→ DATA BELOW

§ §

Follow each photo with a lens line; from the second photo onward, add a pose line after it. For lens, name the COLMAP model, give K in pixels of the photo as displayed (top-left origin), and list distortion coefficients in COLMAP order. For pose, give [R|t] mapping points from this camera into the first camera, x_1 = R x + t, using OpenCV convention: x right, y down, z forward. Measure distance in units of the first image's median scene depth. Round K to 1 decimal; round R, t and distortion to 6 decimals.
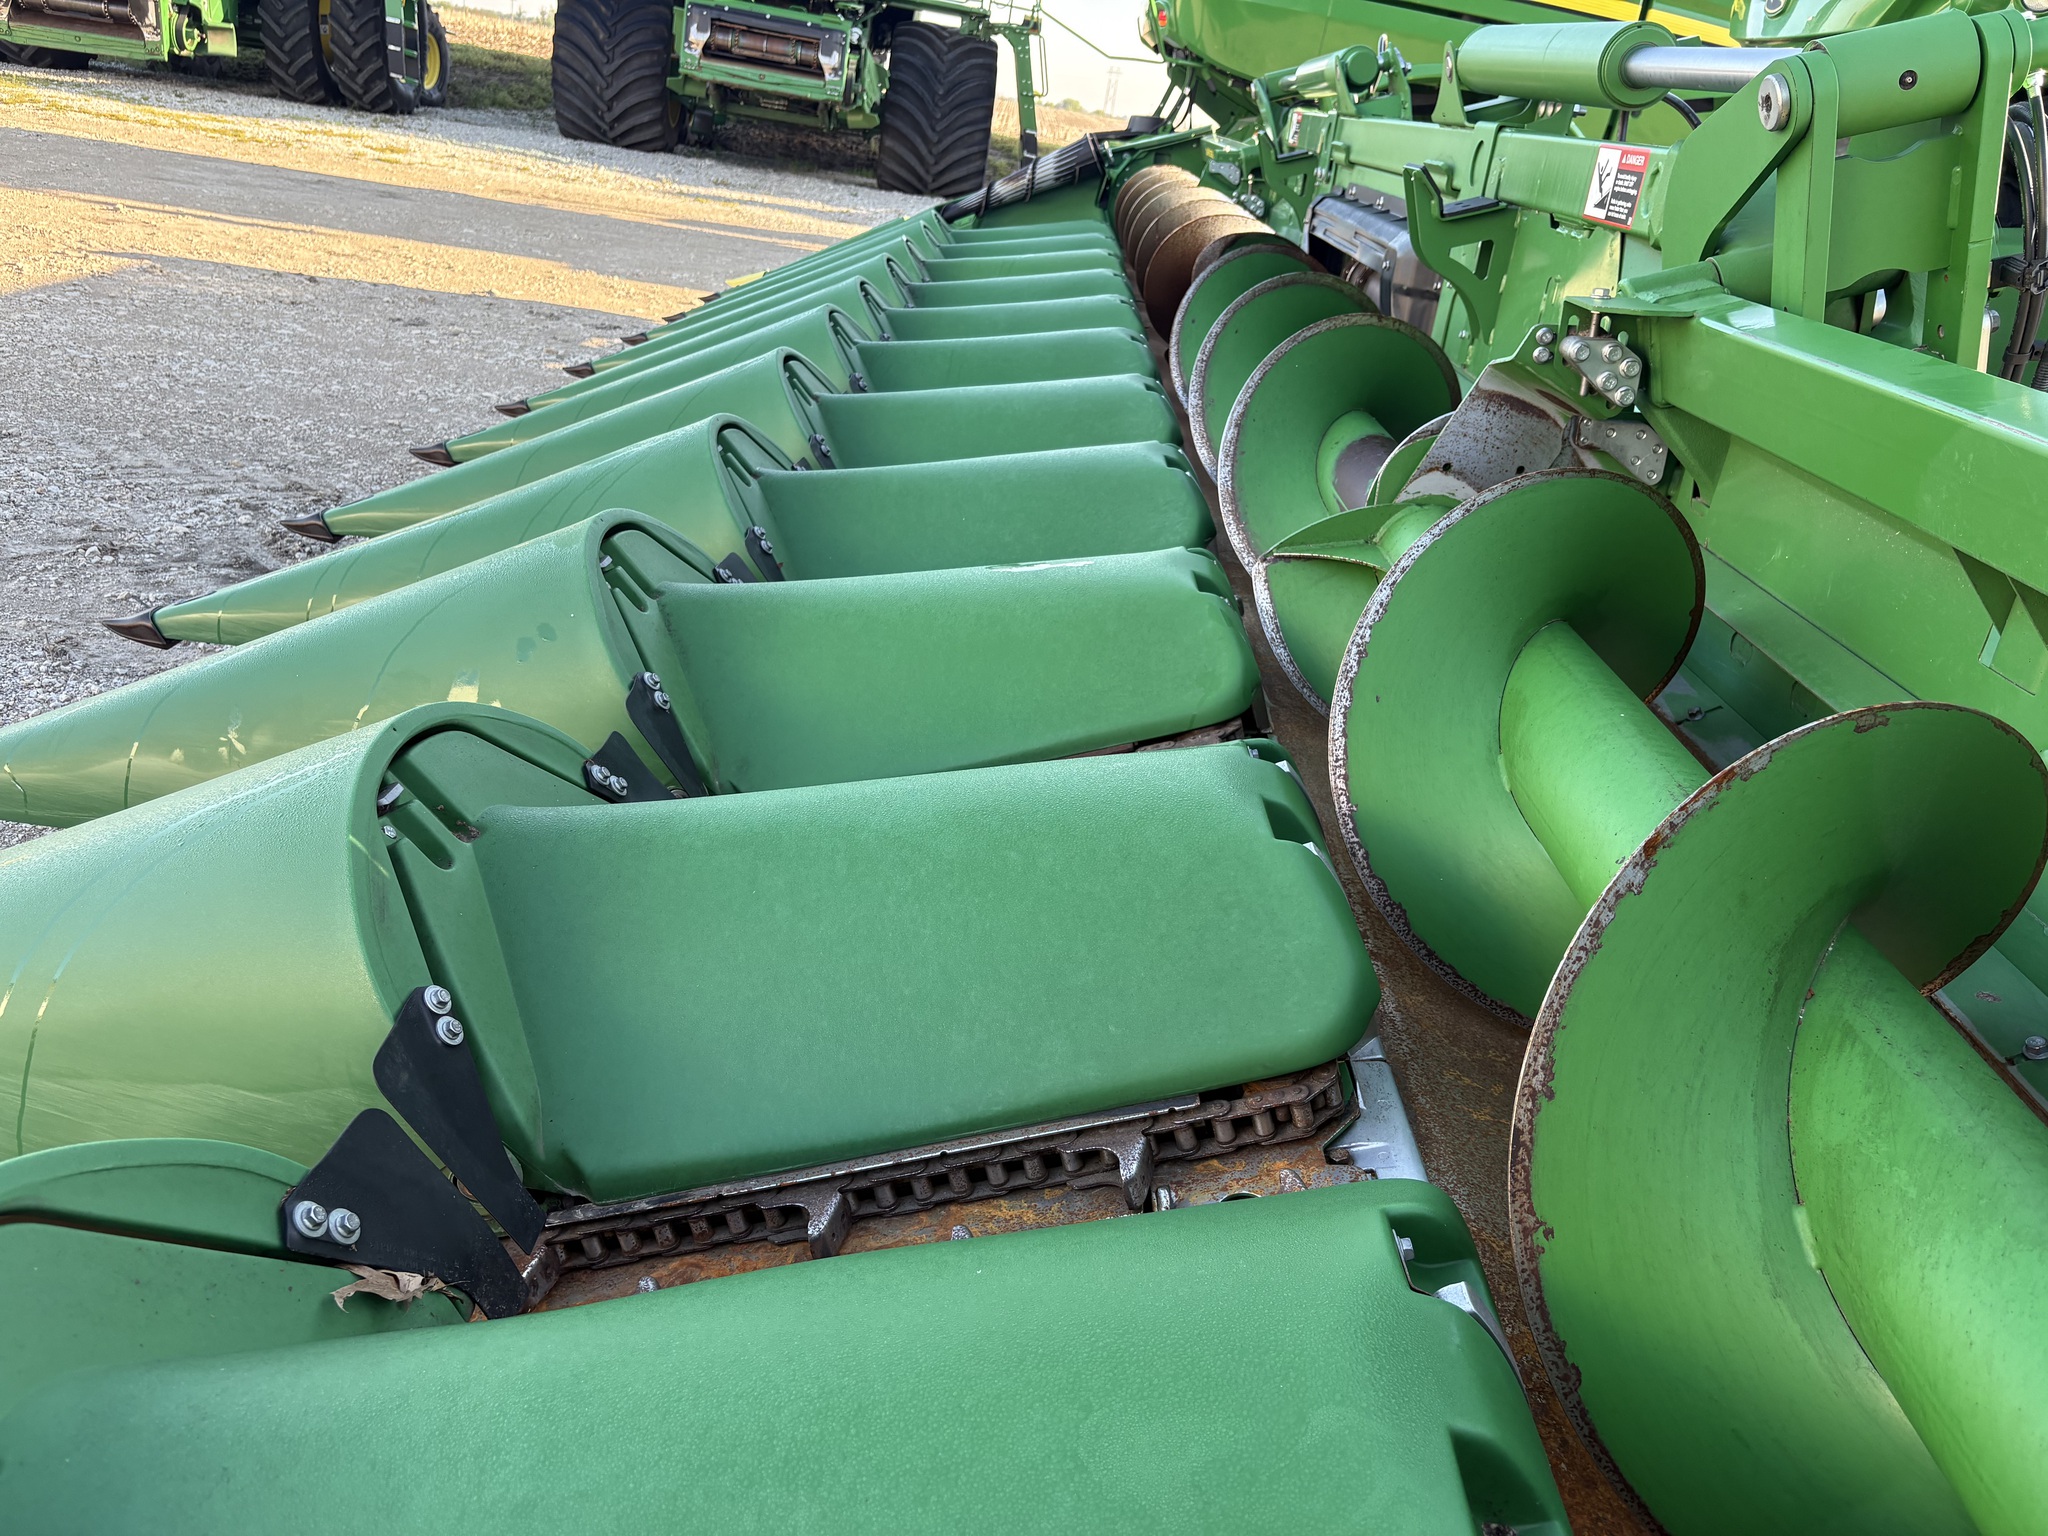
lens RADIAL K [[1562.7, 0, 1030.1], [0, 1562.7, 754.4], [0, 0, 1]] dist [0.047618, -0.048629]
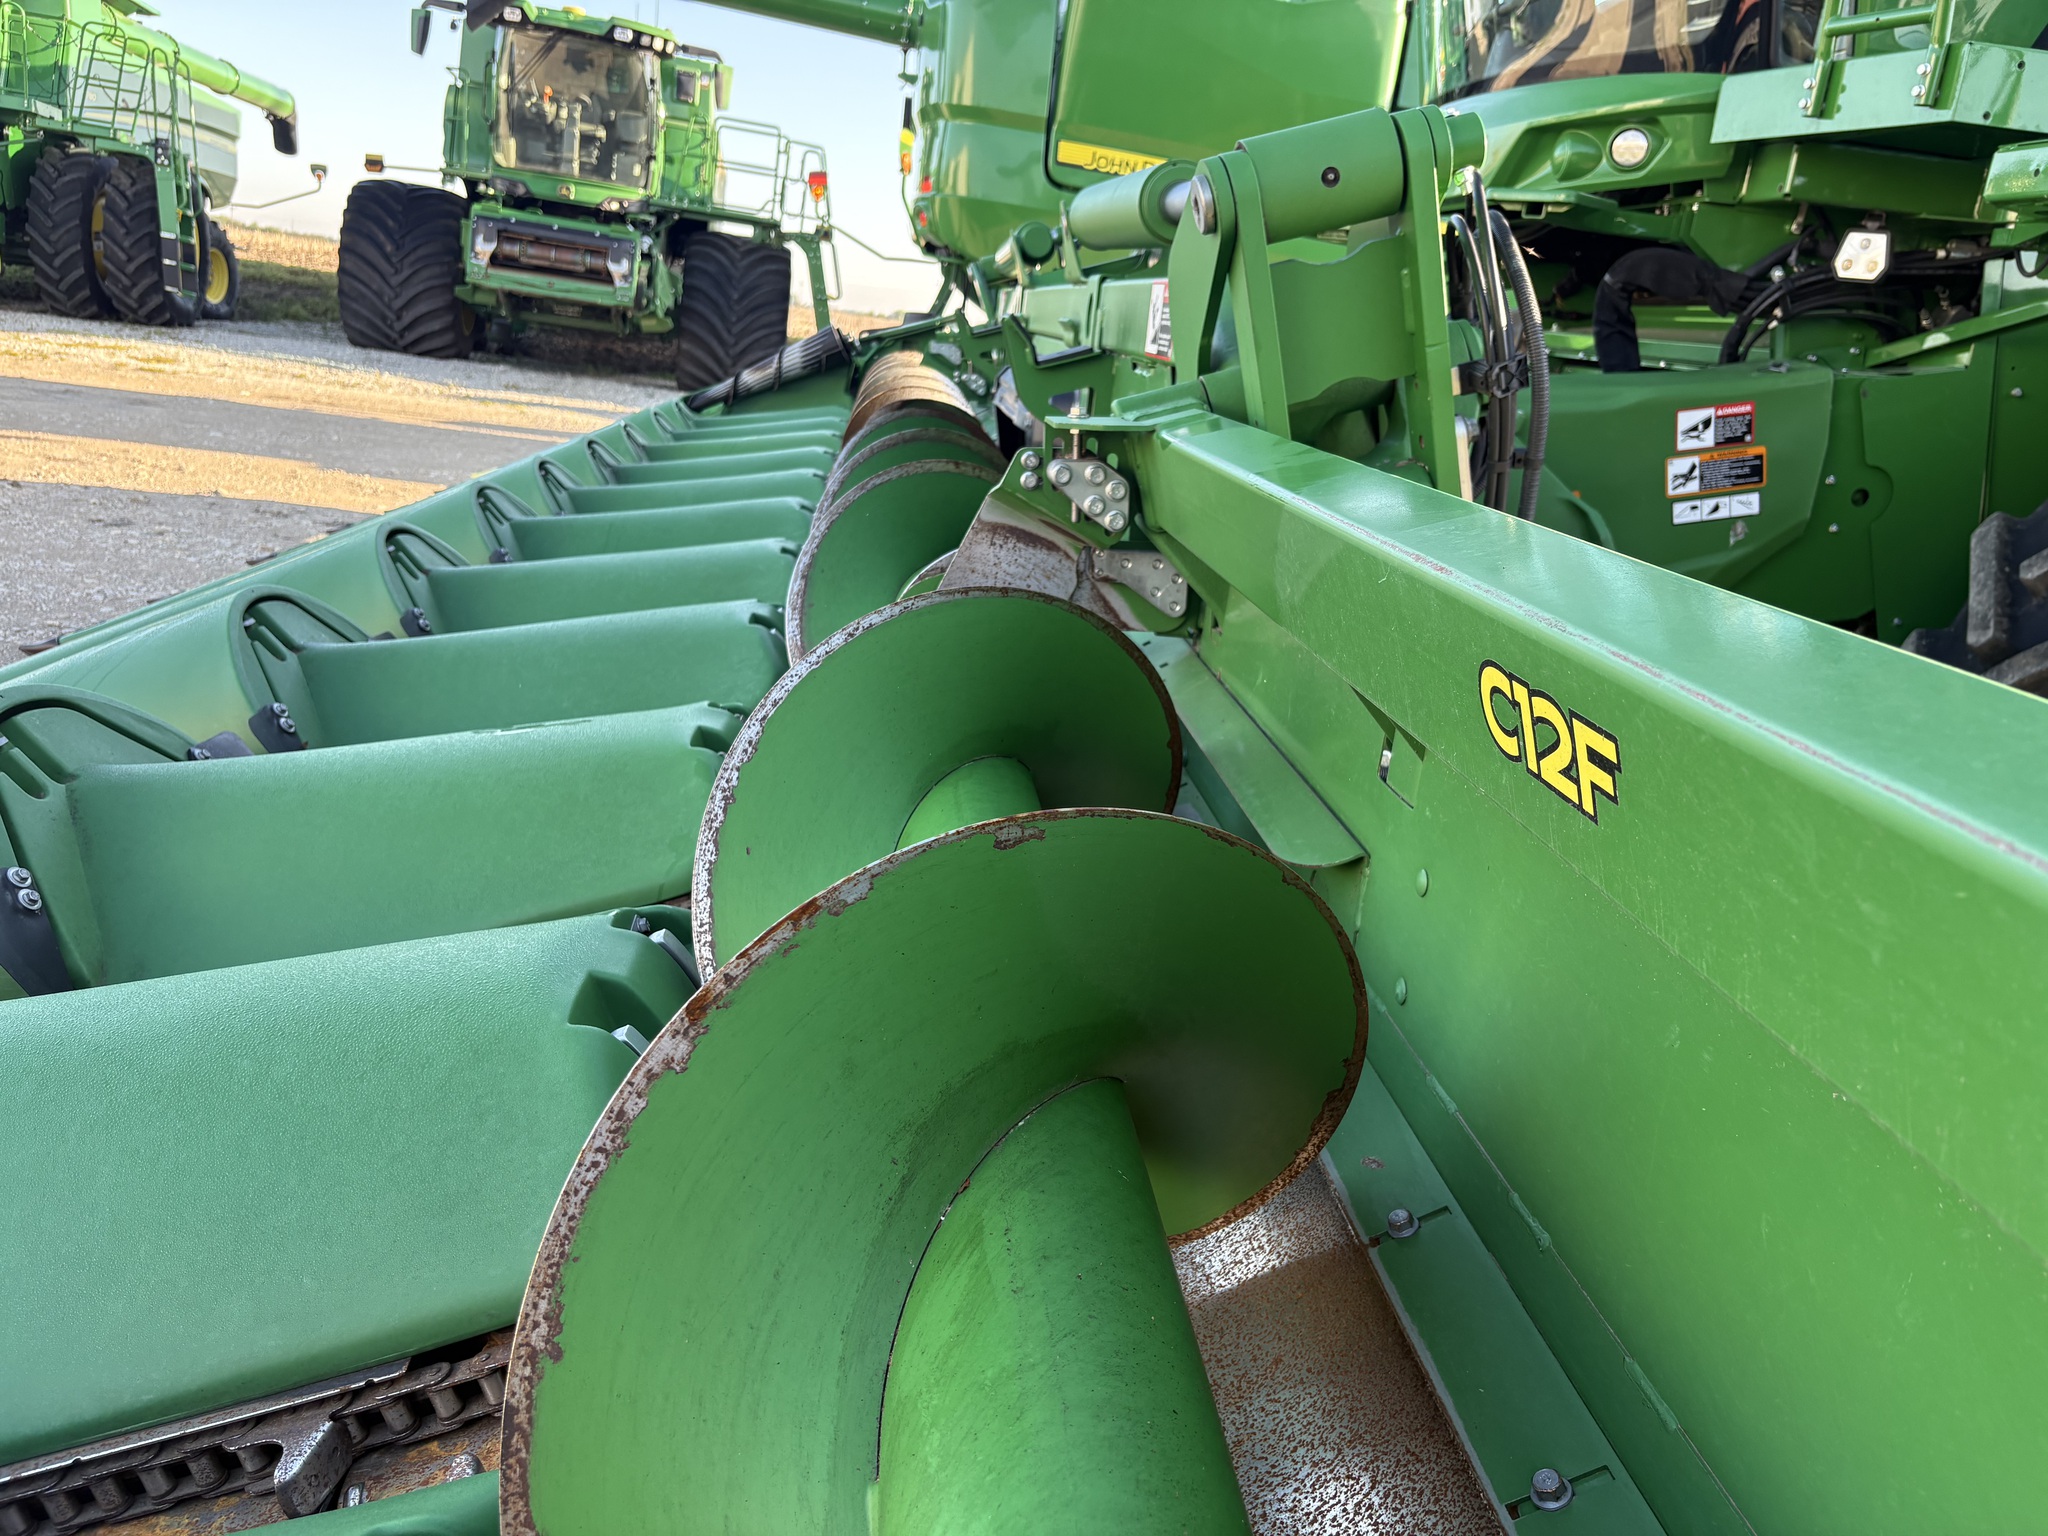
lens RADIAL K [[1562.7, 0, 1021.9], [0, 1562.7, 774.7], [0, 0, 1]] dist [0.047618, -0.048629]
pose [[0.995334, -0.042461, 0.086640, 0.220730], [0.051475, 0.993180, -0.104610, 0.015046], [-0.081607, 0.108582, 0.990732, 0.096179]]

§ §

→ REQUIRED WORK
Reproduce the lines above with every "photo" changed to "image" and everything else kept the same. Leave the pictures out of your answer.

→ RESULT OF THE EXERCISE
Follow each image with a lens line; from the second image onward, add a pose line after it. For lens, name the COLMAP model, give K in pixels of the image as displayed (top-left origin), and list distortion coefficients in COLMAP order. For pose, give [R|t] mapping points from this camera into the first camera, x_1 = R x + t, using OpenCV convention: x right, y down, z forward. Measure distance in units of the first image's median scene depth. Round K to 1 decimal; round R, t and distortion to 6 decimals.
lens RADIAL K [[1562.7, 0, 1030.1], [0, 1562.7, 754.4], [0, 0, 1]] dist [0.047618, -0.048629]
lens RADIAL K [[1562.7, 0, 1021.9], [0, 1562.7, 774.7], [0, 0, 1]] dist [0.047618, -0.048629]
pose [[0.995334, -0.042461, 0.086640, 0.220730], [0.051475, 0.993180, -0.104610, 0.015046], [-0.081607, 0.108582, 0.990732, 0.096179]]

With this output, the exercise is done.